Elle a mis en avant le programme d’investissement vert du Groupe OCP, qui vise à produire 1 million de tonnes d’ammoniac vert d’ici 2027, avec un objectif de 3 millions de tonnes à l’horizon 2030. Sur ce volet, la chimie intervient comme catalyseur de transformation. Elle optimise les procédés industriels, améliore l’efficacité des réactions chimiques, réduit leur impact environnemental et permet le développement de nouveaux matériaux, comme les membranes protoniques ou les électrodes résistant à des conditions extrêmes. Ces avancées techniques sont indispensables pour la fiabilité et la durabilité des chaînes de valeur liées à l’hydrogène.
Ryad Mezzour, ministre de l’Industrie et du commerce, a pour sa part rappelé le rôle de l’industrie chimique dans le développement de filières stratégiques telles que les batteries, le stockage d’énergie, la pharmacie ou encore les fertilisants. «L’industrie chimique agit comme un moteur d’innovation et de développement transversal», a-t-il affirmé, en soulignant que les conditions actuelles sont particulièrement favorables à l’émergence d’une industrie nationale compétitive.
Même son de cloche du côté d’Ahmed Mahrou, Managing Director de SBU Manufacturing au sein du Groupe OCP, qui a réitéré l’importance de la chimie dans la transition énergétique. Selon lui, la contribution de ce secteur à la production, au stockage et au transport de l’hydrogène constitue un avantage décisif pour l’industrialisation verte du Maroc.
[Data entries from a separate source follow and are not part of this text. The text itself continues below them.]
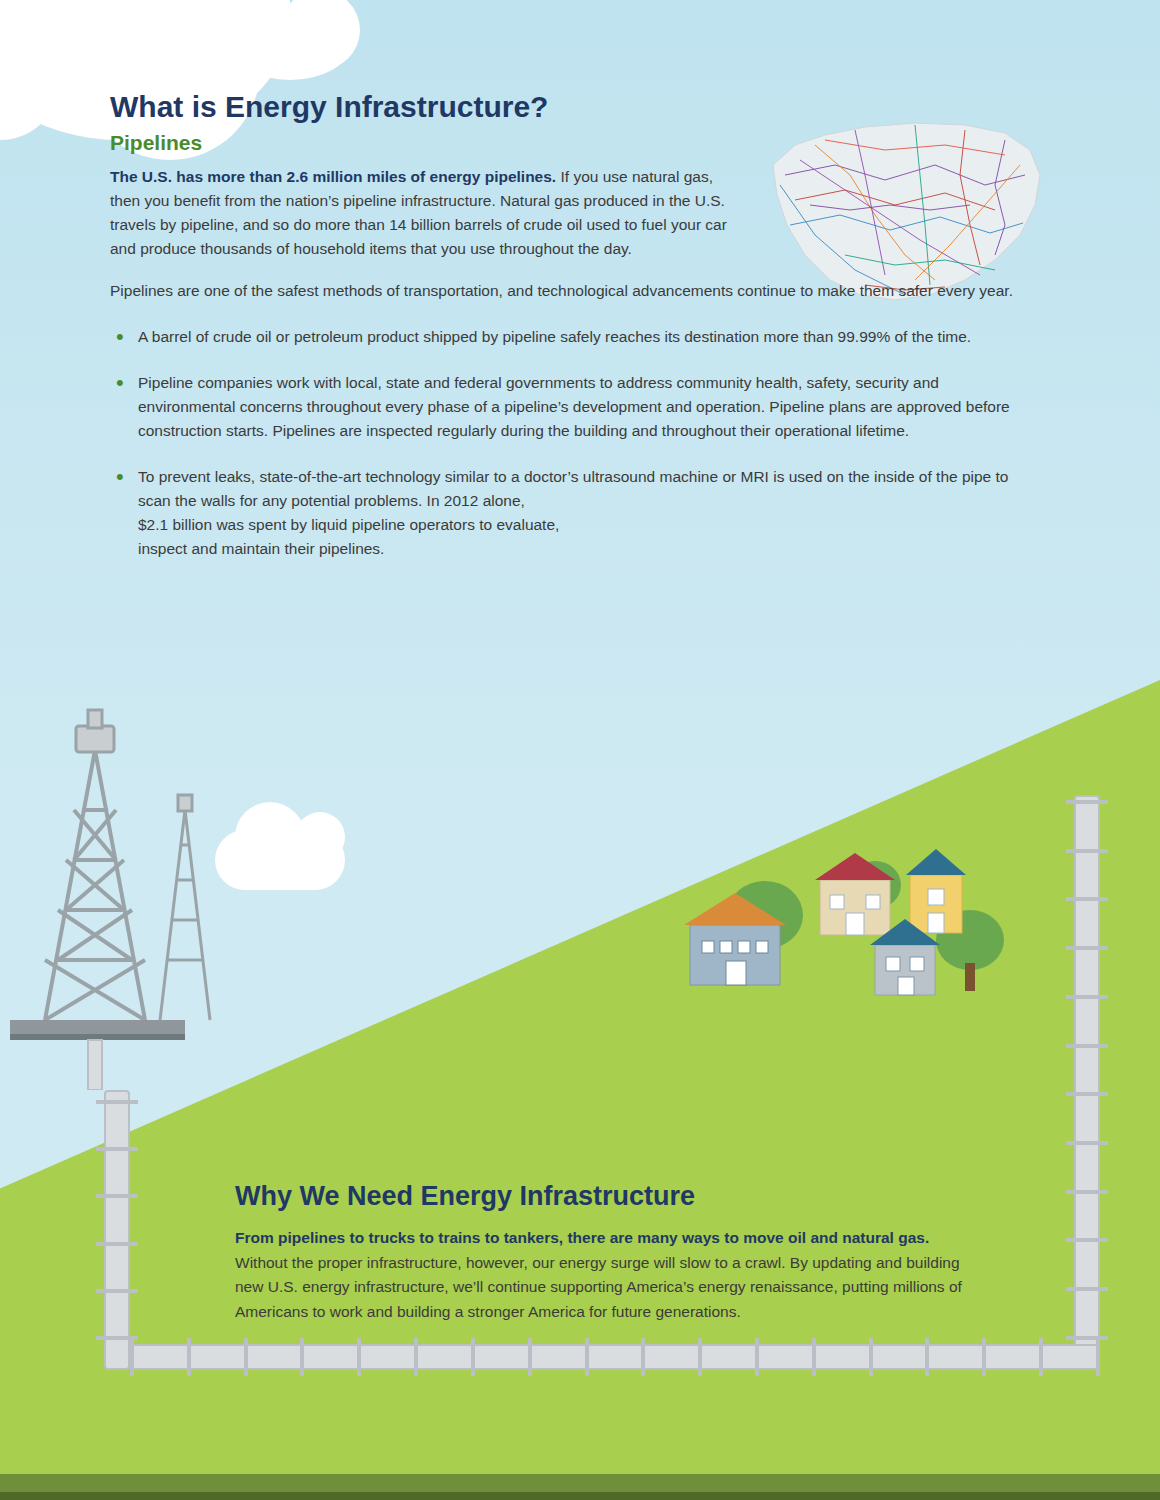What is Energy Infrastructure?
Pipelines
The U.S. has more than 2.6 million miles of energy pipelines. If you use natural gas, then you benefit from the nation’s pipeline infrastructure. Natural gas produced in the U.S. travels by pipeline, and so do more than 14 billion barrels of crude oil used to fuel your car and produce thousands of household items that you use throughout the day.
Pipelines are one of the safest methods of transportation, and technological advancements continue to make them safer every year.
A barrel of crude oil or petroleum product shipped by pipeline safely reaches its destination more than 99.99% of the time.
Pipeline companies work with local, state and federal governments to address community health, safety, security and environmental concerns throughout every phase of a pipeline’s development and operation. Pipeline plans are approved before construction starts. Pipelines are inspected regularly during the building and throughout their operational lifetime.
To prevent leaks, state-of-the-art technology similar to a doctor’s ultrasound machine or MRI is used on the inside of the pipe to scan the walls for any potential problems. In 2012 alone,
$2.1 billion was spent by liquid pipeline operators to evaluate,
inspect and maintain their pipelines.
Why We Need Energy Infrastructure
From pipelines to trucks to trains to tankers, there are many ways to move oil and natural gas. Without the proper infrastructure, however, our energy surge will slow to a crawl. By updating and building new U.S. energy infrastructure, we’ll continue supporting America’s energy renaissance, putting millions of Americans to work and building a stronger America for future generations.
Il a également souligné l’importance des catalyseurs et des matériaux avancés dans l’amélioration des rendements énergétiques et la réduction des émissions.
Pour Ahmed Mahrou, la chimie est bien plus qu’un secteur industriel : elle constitue un levier stratégique pour bâtir un modèle industriel plus résilient, souverain et durable. Cette vision se traduit concrètement par des projets structurants à fort impact, à travers lesquels le groupe accompagne l’émergence de nouvelles filières industrielles à haute valeur technologique.
Il cite notamment les batteries de type LFP, le fluor, l’uranium, la silice purifiée ou encore les spécialités chimiques. Autant d’investissements qui visent à positionner le Maroc comme un acteur incontournable dans les chaînes de valeur de demain.
L’économie circulaire occupe également une place centrale dans la stratégie du groupe. L’OCP a atteint une capacité de 200 millions de m³ d’eau traitée par an, destinée aussi bien à ses sites industriels qu’aux villes voisines. Cette capacité devrait être portée à 630 millions de m³ d’ici 2030, afin de répondre aux besoins croissants, notamment du secteur agricole.
L’OCP ambitionne, par ailleurs, de produire 3 millions de tonnes d’engrais totalement décarbonés d’ici 2027, ce qui en ferait le premier acteur mondial à proposer une telle quantité d’engrais à empreinte carbone nulle.